Being transgender is no longer classified as mental illness, says World Health Organization
The move, that has now removed its 'gender identity disorder' from the WHO manual, will have a 'liberating effect' on the transgender community all over the world, Graeme Reid, LGBT rights director at Human Rights Watch said.
In a giant move by the World Health Organization, on Friday, May 25, the World Health Assembly passed legislation that will no longer categorize being transgender as a mental health condition. The governing body represents 194 states.
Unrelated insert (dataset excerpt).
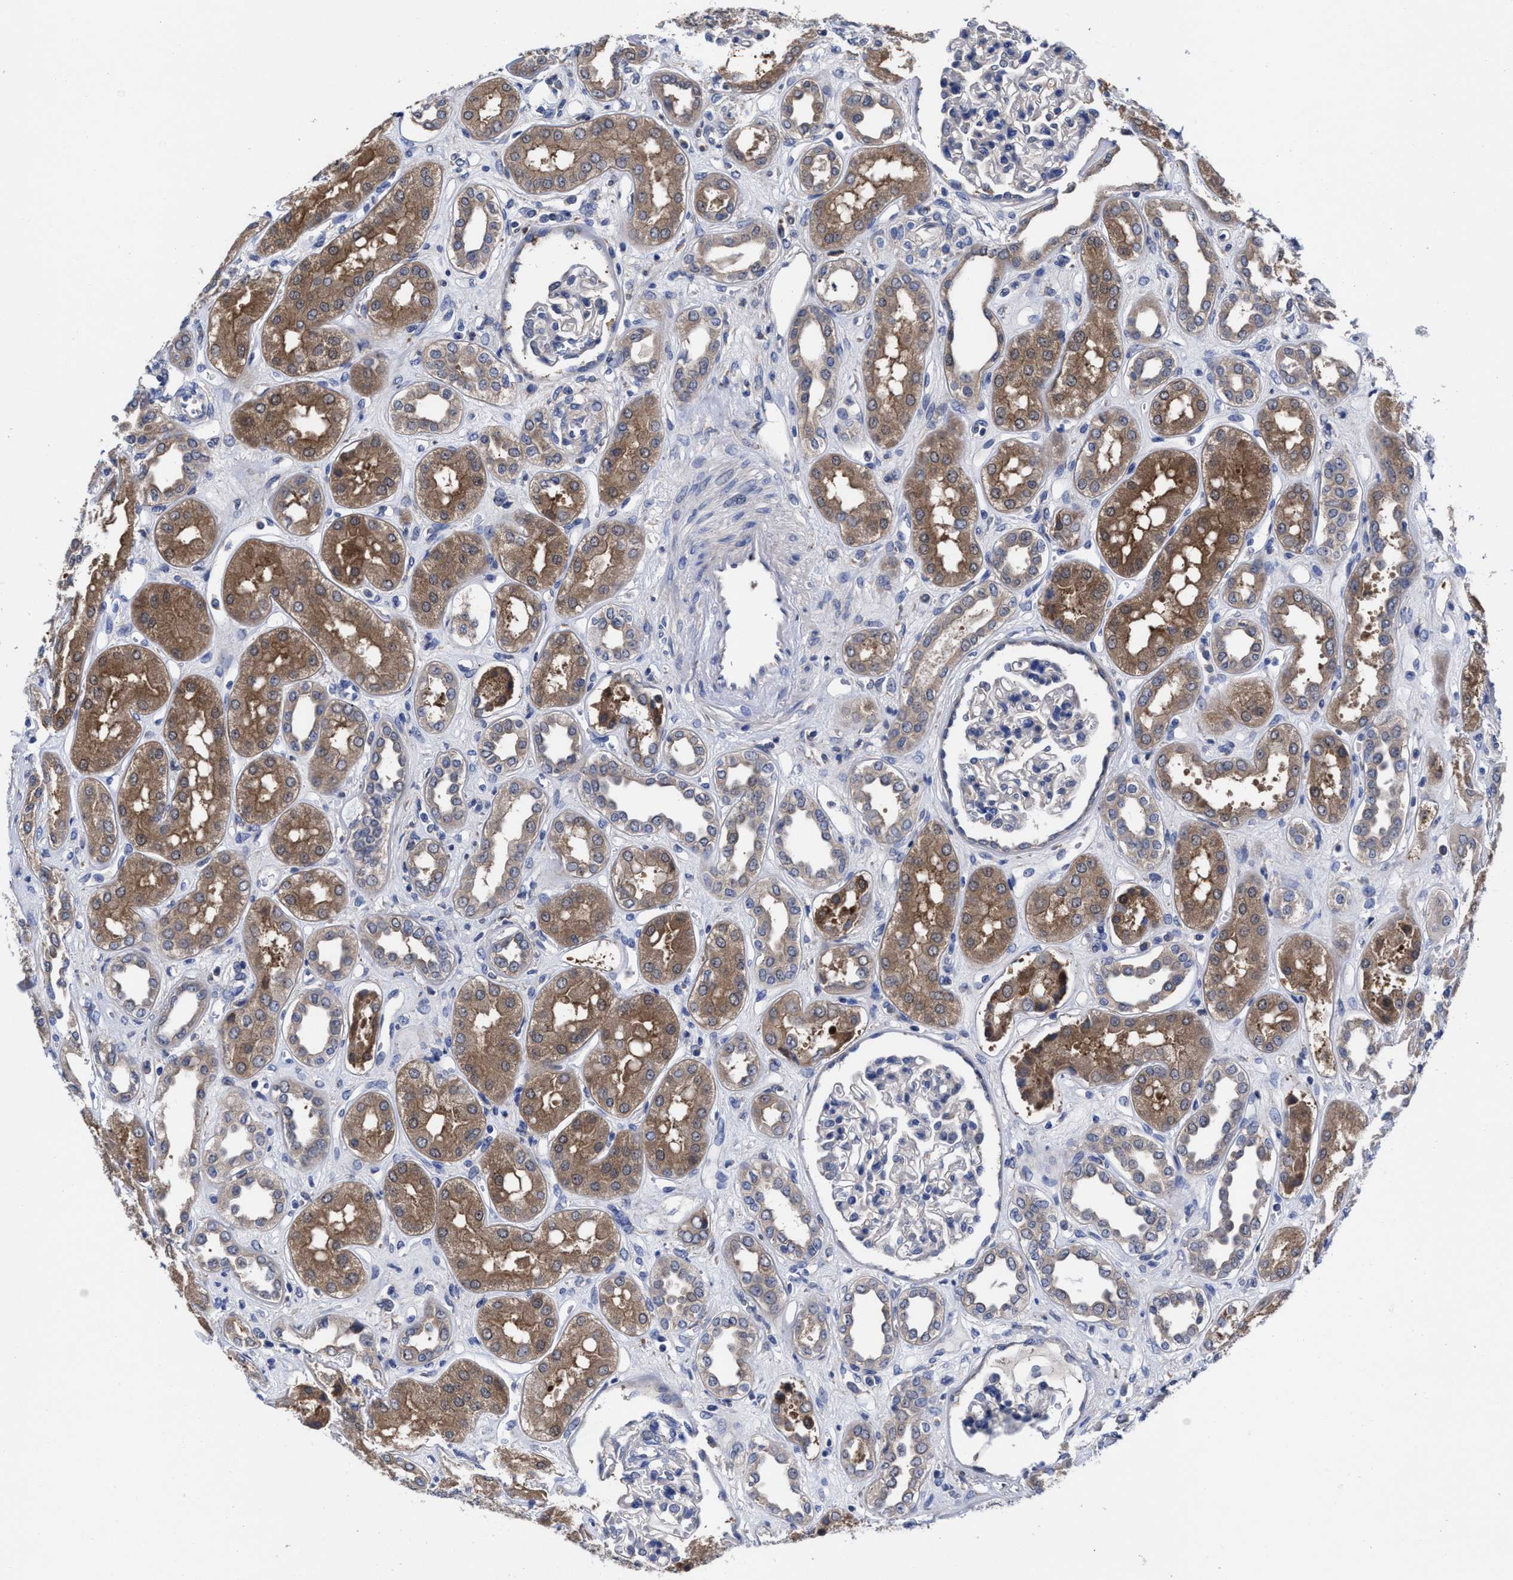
{"staining": {"intensity": "weak", "quantity": "25%-75%", "location": "cytoplasmic/membranous"}, "tissue": "kidney", "cell_type": "Cells in glomeruli", "image_type": "normal", "snomed": [{"axis": "morphology", "description": "Normal tissue, NOS"}, {"axis": "topography", "description": "Kidney"}], "caption": "Brown immunohistochemical staining in unremarkable human kidney shows weak cytoplasmic/membranous expression in about 25%-75% of cells in glomeruli.", "gene": "TXNDC17", "patient": {"sex": "male", "age": 59}}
The move, that has now removed its "gender identity disorder" from the WHO manual, will have a "liberating effect" on the transgender community all over the world, Graeme Reid, LGBT rights director at Human Rights Watch said.
"Governments should swiftly reform national medical systems and laws that require this now officially outdated diagnosis," he said, "Transgender people are fighting stigma and discrimination that can be traced in part to medical systems that have historically diagnosed expressions of gender non-conformity as a mental pathology. But it’s the stigma, discrimination, and bullying—and not anything inherent in gender nonconformity—that can inflict mental health problems in transgender people."
This is the first update since being a transgender was diagnosed as an illness 29 years ago. WHO member states adopted the new edition of the International Classification of Diseases during an annual assembly in Geneva on Saturday, which calls the previous "gender identity disorder" as "gender incongruence" that has been removed from the list of mental disorders. It is an attempt to provide everyone with the dignity of life, they said.
Many states, mandate sex reassignment surgery in order for a trans person's gender identity to be legally recognized. This has been criticized as forcible sterilization by activists. There's also a transgender military ban in the US.